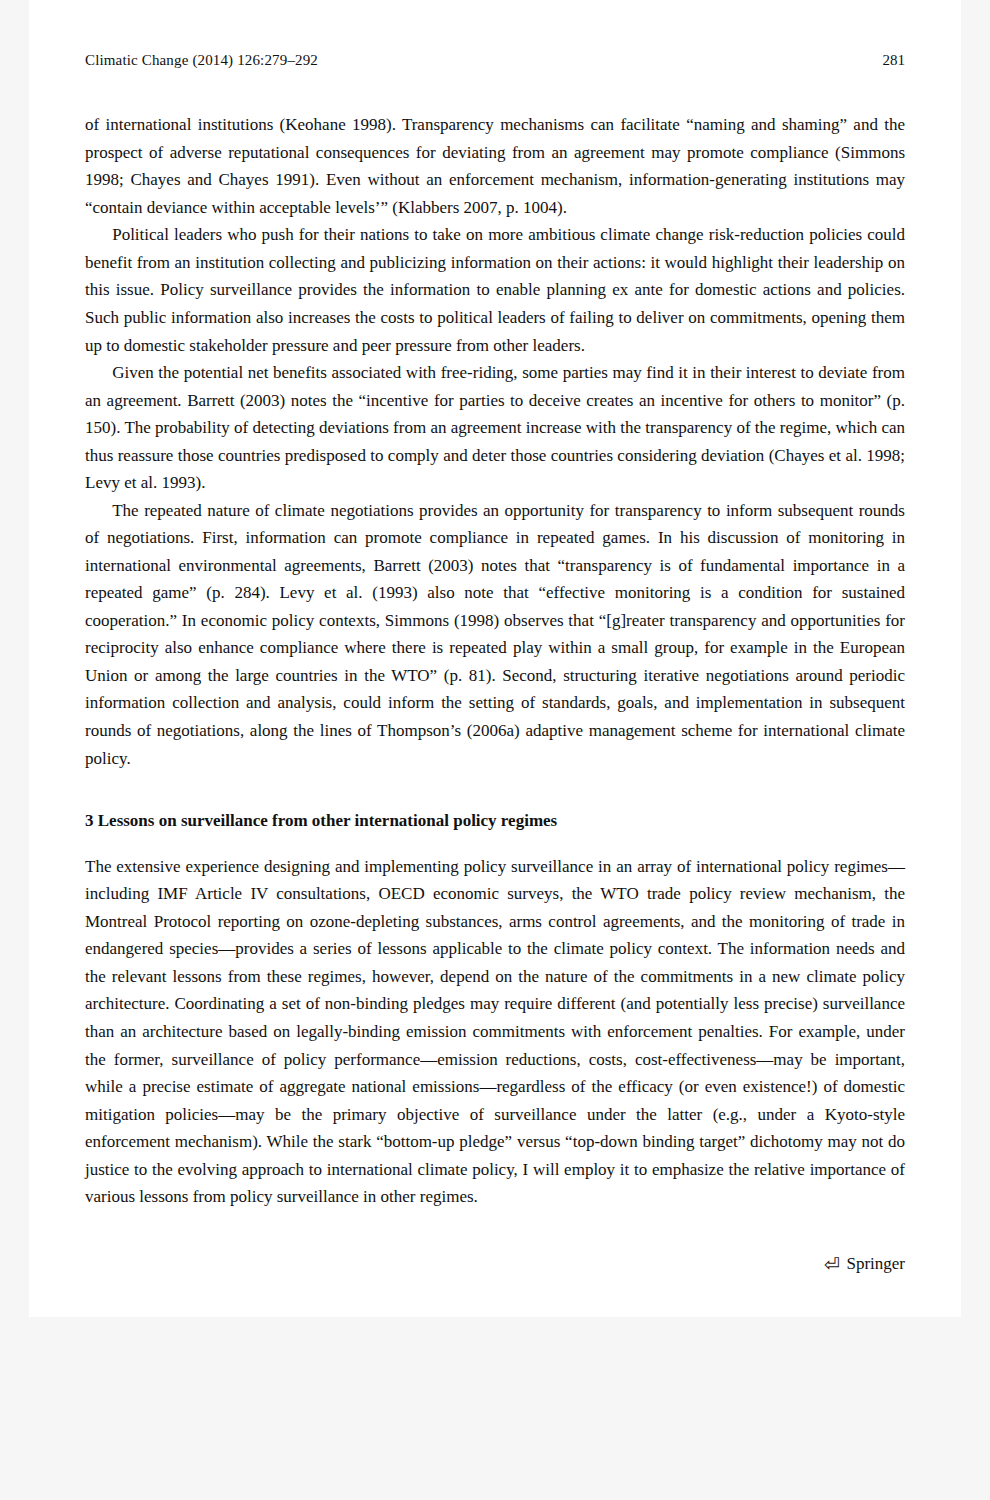Climatic Change (2014) 126:279–292 281
of international institutions (Keohane 1998). Transparency mechanisms can facilitate “naming and shaming” and the prospect of adverse reputational consequences for deviating from an agreement may promote compliance (Simmons 1998; Chayes and Chayes 1991). Even without an enforcement mechanism, information-generating institutions may “contain deviance within acceptable levels’” (Klabbers 2007, p. 1004).
Political leaders who push for their nations to take on more ambitious climate change risk-reduction policies could benefit from an institution collecting and publicizing information on their actions: it would highlight their leadership on this issue. Policy surveillance provides the information to enable planning ex ante for domestic actions and policies. Such public information also increases the costs to political leaders of failing to deliver on commitments, opening them up to domestic stakeholder pressure and peer pressure from other leaders.
Given the potential net benefits associated with free-riding, some parties may find it in their interest to deviate from an agreement. Barrett (2003) notes the “incentive for parties to deceive creates an incentive for others to monitor” (p. 150). The probability of detecting deviations from an agreement increase with the transparency of the regime, which can thus reassure those countries predisposed to comply and deter those countries considering deviation (Chayes et al. 1998; Levy et al. 1993).
The repeated nature of climate negotiations provides an opportunity for transparency to inform subsequent rounds of negotiations. First, information can promote compliance in repeated games. In his discussion of monitoring in international environmental agreements, Barrett (2003) notes that “transparency is of fundamental importance in a repeated game” (p. 284). Levy et al. (1993) also note that “effective monitoring is a condition for sustained cooperation.” In economic policy contexts, Simmons (1998) observes that “[g]reater transparency and opportunities for reciprocity also enhance compliance where there is repeated play within a small group, for example in the European Union or among the large countries in the WTO” (p. 81). Second, structuring iterative negotiations around periodic information collection and analysis, could inform the setting of standards, goals, and implementation in subsequent rounds of negotiations, along the lines of Thompson’s (2006a) adaptive management scheme for international climate policy.
3 Lessons on surveillance from other international policy regimes
The extensive experience designing and implementing policy surveillance in an array of international policy regimes—including IMF Article IV consultations, OECD economic surveys, the WTO trade policy review mechanism, the Montreal Protocol reporting on ozone-depleting substances, arms control agreements, and the monitoring of trade in endangered species—provides a series of lessons applicable to the climate policy context. The information needs and the relevant lessons from these regimes, however, depend on the nature of the commitments in a new climate policy architecture. Coordinating a set of non-binding pledges may require different (and potentially less precise) surveillance than an architecture based on legally-binding emission commitments with enforcement penalties. For example, under the former, surveillance of policy performance—emission reductions, costs, cost-effectiveness—may be important, while a precise estimate of aggregate national emissions—regardless of the efficacy (or even existence!) of domestic mitigation policies—may be the primary objective of surveillance under the latter (e.g., under a Kyoto-style enforcement mechanism). While the stark “bottom-up pledge” versus “top-down binding target” dichotomy may not do justice to the evolving approach to international climate policy, I will employ it to emphasize the relative importance of various lessons from policy surveillance in other regimes.
⏎ Springer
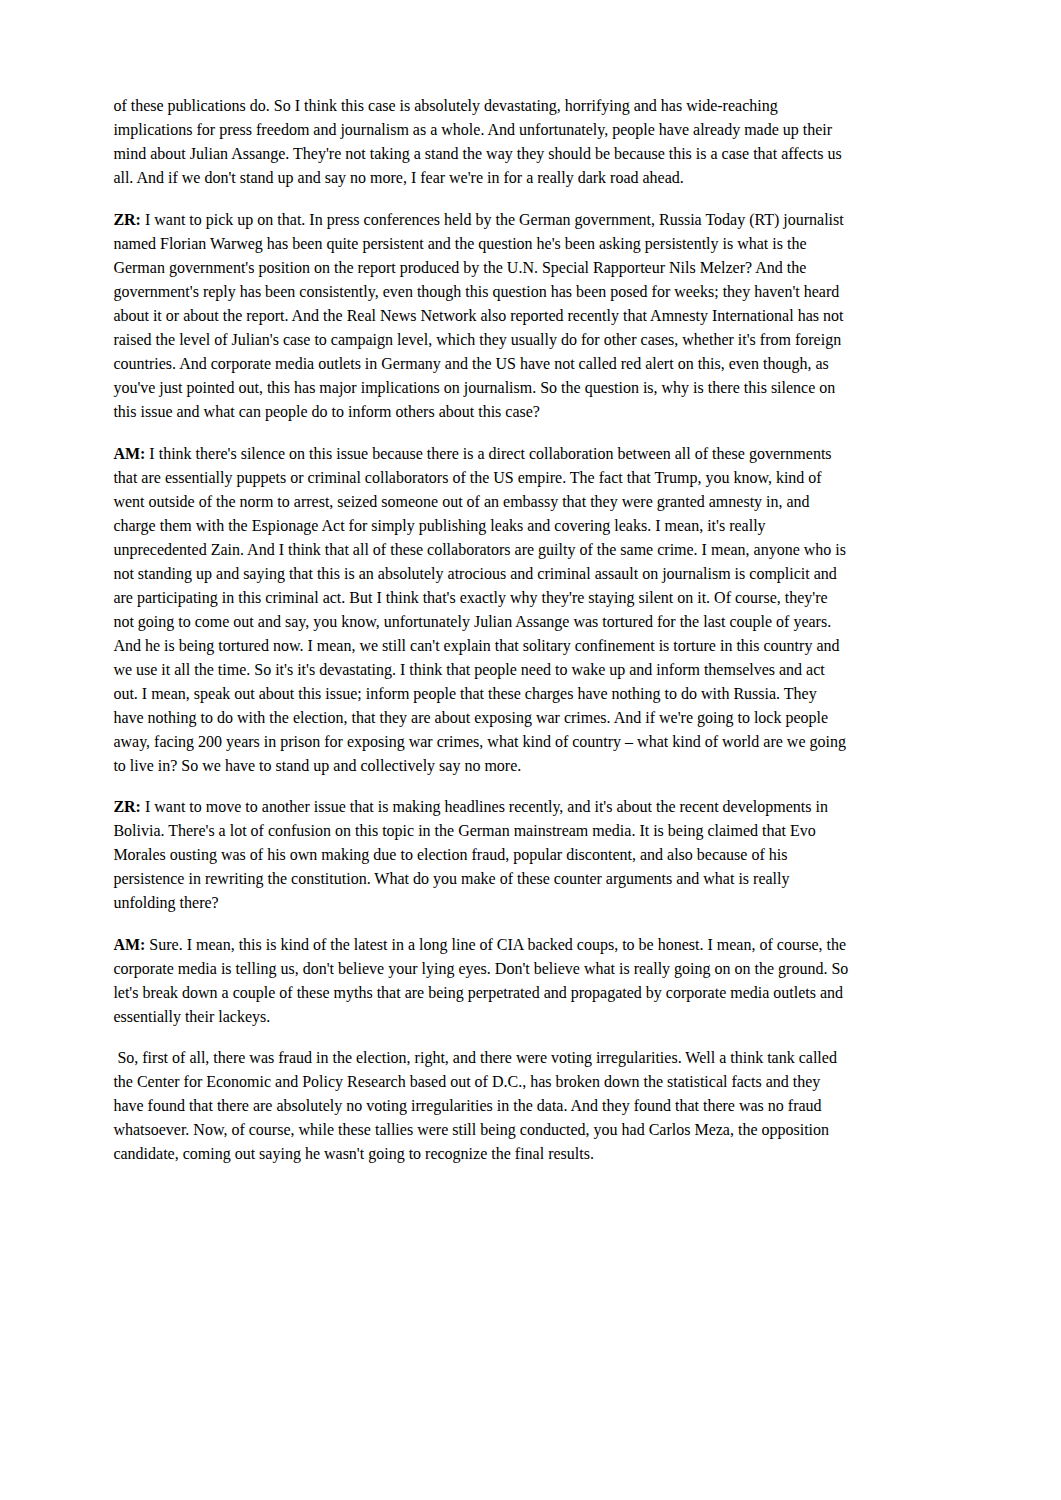of these publications do. So I think this case is absolutely devastating, horrifying and has wide-reaching implications for press freedom and journalism as a whole. And unfortunately, people have already made up their mind about Julian Assange. They're not taking a stand the way they should be because this is a case that affects us all. And if we don't stand up and say no more, I fear we're in for a really dark road ahead.
ZR: I want to pick up on that. In press conferences held by the German government, Russia Today (RT) journalist named Florian Warweg has been quite persistent and the question he's been asking persistently is what is the German government's position on the report produced by the U.N. Special Rapporteur Nils Melzer? And the government's reply has been consistently, even though this question has been posed for weeks; they haven't heard about it or about the report. And the Real News Network also reported recently that Amnesty International has not raised the level of Julian's case to campaign level, which they usually do for other cases, whether it's from foreign countries. And corporate media outlets in Germany and the US have not called red alert on this, even though, as you've just pointed out, this has major implications on journalism. So the question is, why is there this silence on this issue and what can people do to inform others about this case?
AM: I think there's silence on this issue because there is a direct collaboration between all of these governments that are essentially puppets or criminal collaborators of the US empire. The fact that Trump, you know, kind of went outside of the norm to arrest, seized someone out of an embassy that they were granted amnesty in, and charge them with the Espionage Act for simply publishing leaks and covering leaks. I mean, it's really unprecedented Zain. And I think that all of these collaborators are guilty of the same crime. I mean, anyone who is not standing up and saying that this is an absolutely atrocious and criminal assault on journalism is complicit and are participating in this criminal act. But I think that's exactly why they're staying silent on it. Of course, they're not going to come out and say, you know, unfortunately Julian Assange was tortured for the last couple of years. And he is being tortured now. I mean, we still can't explain that solitary confinement is torture in this country and we use it all the time. So it's it's devastating. I think that people need to wake up and inform themselves and act out. I mean, speak out about this issue; inform people that these charges have nothing to do with Russia. They have nothing to do with the election, that they are about exposing war crimes. And if we're going to lock people away, facing 200 years in prison for exposing war crimes, what kind of country – what kind of world are we going to live in? So we have to stand up and collectively say no more.
ZR: I want to move to another issue that is making headlines recently, and it's about the recent developments in Bolivia. There's a lot of confusion on this topic in the German mainstream media. It is being claimed that Evo Morales ousting was of his own making due to election fraud, popular discontent, and also because of his persistence in rewriting the constitution. What do you make of these counter arguments and what is really unfolding there?
AM: Sure. I mean, this is kind of the latest in a long line of CIA backed coups, to be honest. I mean, of course, the corporate media is telling us, don't believe your lying eyes. Don't believe what is really going on on the ground. So let's break down a couple of these myths that are being perpetrated and propagated by corporate media outlets and essentially their lackeys.
So, first of all, there was fraud in the election, right, and there were voting irregularities. Well a think tank called the Center for Economic and Policy Research based out of D.C., has broken down the statistical facts and they have found that there are absolutely no voting irregularities in the data. And they found that there was no fraud whatsoever. Now, of course, while these tallies were still being conducted, you had Carlos Meza, the opposition candidate, coming out saying he wasn't going to recognize the final results.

· · · · ·

Reproduce verbatim the opening line of the material and every line after it, up to and including the line with "Given the potential", but no pictures.

FINISHED TASK |
Climatic Change (2014) 126:279–292 281
of international institutions (Keohane 1998). Transparency mechanisms can facilitate “naming and shaming” and the prospect of adverse reputational consequences for deviating from an agreement may promote compliance (Simmons 1998; Chayes and Chayes 1991). Even without an enforcement mechanism, information-generating institutions may “contain deviance within acceptable levels’” (Klabbers 2007, p. 1004).
Political leaders who push for their nations to take on more ambitious climate change risk-reduction policies could benefit from an institution collecting and publicizing information on their actions: it would highlight their leadership on this issue. Policy surveillance provides the information to enable planning ex ante for domestic actions and policies. Such public information also increases the costs to political leaders of failing to deliver on commitments, opening them up to domestic stakeholder pressure and peer pressure from other leaders.
Given the potential net benefits associated with free-riding, some parties may find it in their interest to deviate from an agreement. Barrett (2003) notes the “incentive for parties to deceive creates an incentive for others to monitor” (p. 150). The probability of detecting deviations from an agreement increase with the transparency of the regime, which can thus reassure those countries predisposed to comply and deter those countries considering deviation (Chayes et al. 1998; Levy et al. 1993).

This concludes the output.